Мы снова предаемся тишине: даже в машине моя спутница что-то вдумчиво, со стилусом в руке, вычитывает с экрана планшета, а я просто рассматриваю дождливый хмурый город, по которому водитель будет катать нас еще минут тридцать.
— Вот. — Евгения протягивает планшет, на котором открыта анкета какого-то мужчины средних лет. Судя по пробелам между строчек, моя спутница заполняла ее сама. — Я думаю, он будет хорошим кандидатом на мое место.
Я молча разглядываю сухое, как будто обветренное лицо с глубокими заломами морщин, пытаюсь угадать, кто скрывается за угрюмой внешностью. Прилежный исполнитель? Агрессивный стратег? Кто угодно, но вряд ли в нем есть хоть толика того сумасшедшего креатива, за который я больше всего ценю эту маленькую энергичную женщину.
— Мне не нравится его лицо. — Даже не вчитываясь в перечень заслуг, возвращаю планшет. — Вряд ли он гибкий и пластичный.
— И давно вы читаете по лицам, Лука? — Она, как настоящий профи, чувствует грань, где еще может позволить себе каплю иронии.
— А вы присмотритесь в эти коровьи глаза. С таким взглядом самое место — маршировать на плацу.
— Я подберу еще несколько вариантов до конца недели и представлю их на рассмотрение.
Мне нравится ее тонкий нюх на любое изменение тона разговора: Евгения всегда очень четко улавливает момент, когда даже за небрежной фразой я спрятал категоричный отказ. Вот как сейчас.

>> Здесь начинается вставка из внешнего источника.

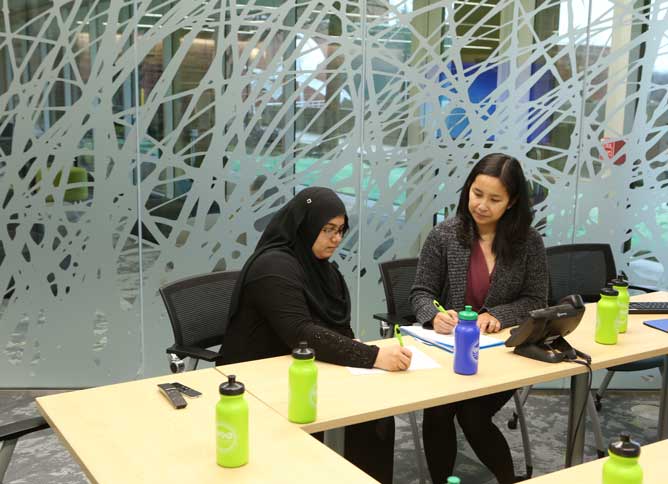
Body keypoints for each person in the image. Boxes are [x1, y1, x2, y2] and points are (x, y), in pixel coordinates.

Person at [219, 186, 412, 484]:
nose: (336, 239)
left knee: (374, 414)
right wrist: (373, 356)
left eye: (340, 230)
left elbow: (335, 325)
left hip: (304, 370)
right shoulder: (273, 267)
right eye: (327, 230)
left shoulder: (323, 269)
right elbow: (301, 333)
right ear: (305, 226)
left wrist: (353, 347)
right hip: (260, 380)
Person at [410, 153, 548, 484]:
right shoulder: (444, 235)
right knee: (439, 409)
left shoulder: (529, 243)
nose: (482, 205)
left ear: (512, 202)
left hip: (500, 356)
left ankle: (506, 479)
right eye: (476, 193)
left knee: (472, 415)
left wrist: (497, 315)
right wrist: (434, 315)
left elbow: (536, 300)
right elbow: (420, 293)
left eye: (494, 199)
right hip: (449, 352)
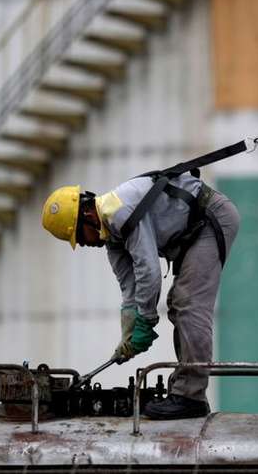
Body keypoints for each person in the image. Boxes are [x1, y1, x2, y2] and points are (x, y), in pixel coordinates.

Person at [41, 173, 239, 419]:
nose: (81, 244)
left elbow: (149, 271)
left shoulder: (120, 213)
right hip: (195, 228)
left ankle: (190, 397)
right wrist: (128, 336)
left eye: (79, 237)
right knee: (178, 305)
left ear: (88, 216)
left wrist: (145, 321)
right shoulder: (111, 235)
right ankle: (187, 390)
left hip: (211, 217)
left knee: (188, 303)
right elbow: (130, 288)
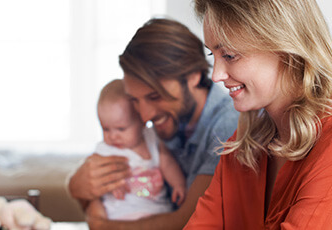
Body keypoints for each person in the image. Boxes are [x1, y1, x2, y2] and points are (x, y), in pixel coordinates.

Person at [185, 0, 332, 229]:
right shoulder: (243, 149)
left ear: (286, 48)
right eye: (213, 55)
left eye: (229, 56)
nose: (217, 75)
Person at [67, 18, 239, 229]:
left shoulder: (228, 127)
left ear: (193, 76)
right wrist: (79, 188)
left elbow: (187, 221)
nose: (145, 116)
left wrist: (106, 226)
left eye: (155, 96)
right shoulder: (161, 125)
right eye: (135, 100)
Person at [93, 79, 186, 221]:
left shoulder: (152, 138)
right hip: (122, 214)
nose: (112, 136)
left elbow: (167, 163)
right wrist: (110, 185)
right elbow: (96, 177)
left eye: (121, 129)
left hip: (158, 210)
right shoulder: (105, 150)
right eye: (105, 129)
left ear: (142, 120)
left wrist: (178, 184)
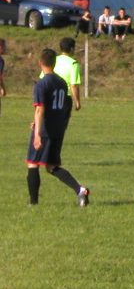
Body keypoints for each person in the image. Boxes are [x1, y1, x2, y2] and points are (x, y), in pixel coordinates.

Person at [27, 48, 90, 207]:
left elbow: (40, 109)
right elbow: (58, 107)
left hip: (45, 130)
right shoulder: (62, 82)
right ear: (54, 63)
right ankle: (80, 190)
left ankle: (33, 203)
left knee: (32, 163)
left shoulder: (41, 84)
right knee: (51, 167)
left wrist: (37, 134)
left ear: (40, 63)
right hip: (58, 129)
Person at [51, 37, 83, 113]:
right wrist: (77, 101)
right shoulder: (73, 64)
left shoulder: (53, 60)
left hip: (51, 95)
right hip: (64, 97)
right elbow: (73, 85)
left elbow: (43, 77)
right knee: (61, 123)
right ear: (72, 49)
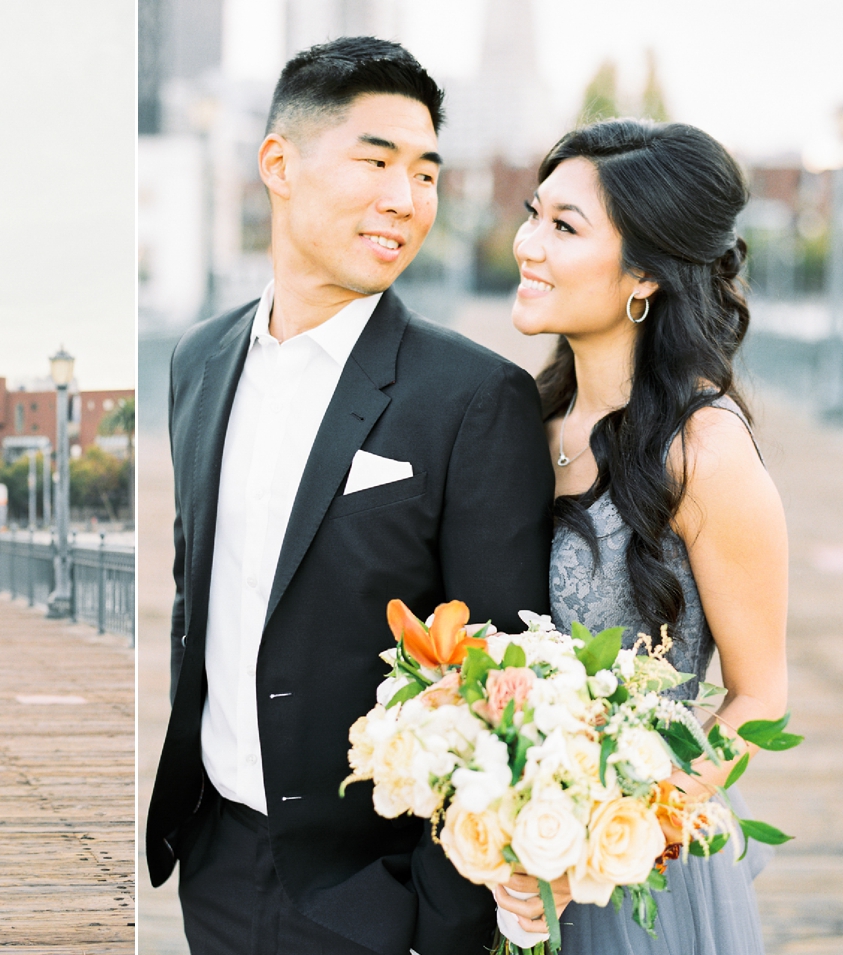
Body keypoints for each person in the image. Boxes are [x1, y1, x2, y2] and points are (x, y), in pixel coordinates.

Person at [146, 37, 554, 955]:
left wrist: (436, 920)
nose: (405, 201)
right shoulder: (197, 362)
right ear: (279, 165)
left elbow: (501, 682)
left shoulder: (474, 397)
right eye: (375, 162)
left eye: (425, 173)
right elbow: (199, 591)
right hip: (214, 859)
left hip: (371, 894)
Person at [493, 119, 787, 953]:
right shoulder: (522, 420)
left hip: (641, 871)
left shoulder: (704, 451)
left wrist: (606, 837)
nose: (526, 245)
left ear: (645, 275)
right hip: (512, 860)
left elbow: (760, 695)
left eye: (564, 227)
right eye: (533, 214)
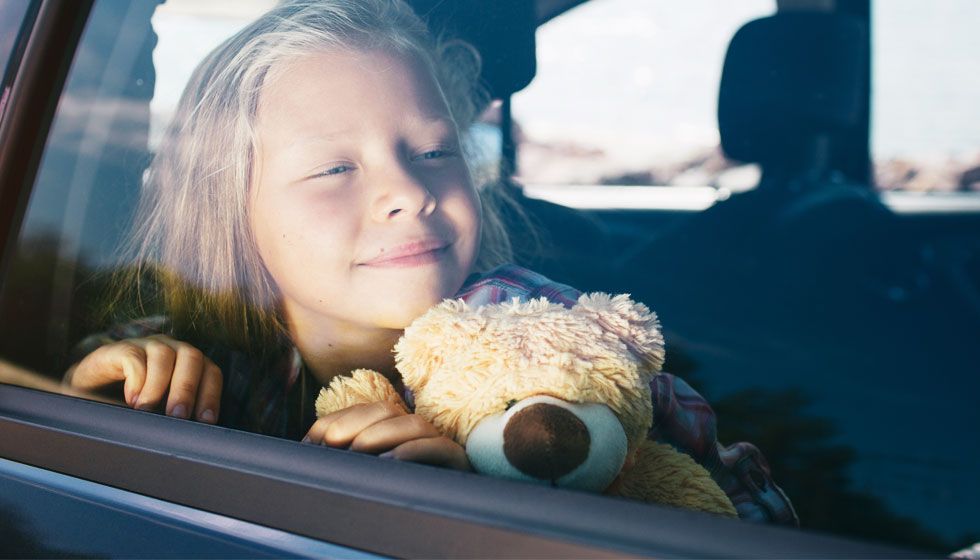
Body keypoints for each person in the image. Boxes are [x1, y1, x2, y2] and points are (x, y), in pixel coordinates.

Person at [63, 0, 796, 525]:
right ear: (228, 208)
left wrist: (491, 499)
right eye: (333, 169)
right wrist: (96, 391)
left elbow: (743, 515)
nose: (409, 192)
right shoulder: (208, 351)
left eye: (435, 151)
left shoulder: (559, 351)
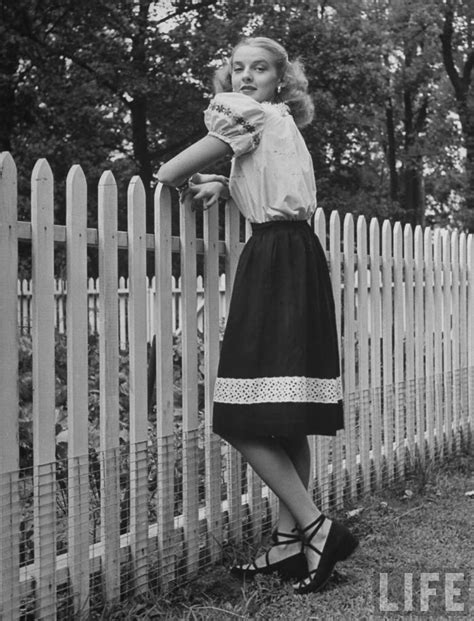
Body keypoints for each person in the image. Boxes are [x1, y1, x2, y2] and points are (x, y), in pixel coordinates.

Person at [157, 36, 358, 595]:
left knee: (238, 416)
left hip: (273, 259)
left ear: (281, 79)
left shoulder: (245, 115)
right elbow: (270, 182)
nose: (246, 76)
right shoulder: (279, 123)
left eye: (261, 68)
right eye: (238, 68)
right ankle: (291, 544)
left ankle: (317, 529)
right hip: (299, 253)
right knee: (286, 407)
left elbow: (172, 171)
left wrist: (182, 175)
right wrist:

Поэтому не спорит и принимает мою позицию. Хотя, оно и к лучшему, раз она сама завела этот разговор, самое время обсудить, что мы будем делать после Дня Икс.
— Вы прекрасно справляетесь со своими обязанностями, Евгения. Я ни разу не пожалел, что доверил вам эту должность. Честно говоря, не представляю на этом месте кого-то хоть немного не дотягивающего до ваших талантов. Поэтому, если вы не возражаете, я бы хотел обсудить пути достижения компромисса.
Она заинтересованно щурится, но молчит, уступая мне слово.
— Я понимаю, что роды выбьют вас из обоймы… на какое-то время. И что ребенок многое изменит, потому что с его появлением вы больше не будете принадлежать сами себе. И мне, в той мере, в которой мне бы того хотелось.
Я замолкаю, потому что мы оба улыбаемся, совершенно одинаково трактуя неоднозначный смысл фразы.
— Уверяю, Лука, что принадлежу вам вся — целиком и полностью, — шутит она, снова пробуя носом опушку воротника.
— Ну, раз так, я бы хотел услышать условия, на которых вы, после рождения ребенка, как можно скорее готовы вернуться к выполнению своих обязанностей. И хоть это противоречит законам ведения переговоров, вполне осознанно заявляю: я готов искать компромисс в очень многих вещах. И даю вам время хорошенько подумать над вариантами и условиями.
Автомобиль останавливается, водитель выходит, передает мне зонт, под которым я прячу свою спутницу, пока мы поднимаемся на крыльцо солидного выставочного центра, оформленного с вычурным шиком. Евгения просит минутку, чтобы поправить туфли: они новые и, кажется, натирают.
— Я не буду долго вас мариновать, — успокаиваю ее, пока Женя осторожно наклоняется, чтобы разобраться с обувью. — Час вежливости, денежное вливание — и мы потеряем интерес для окружающих.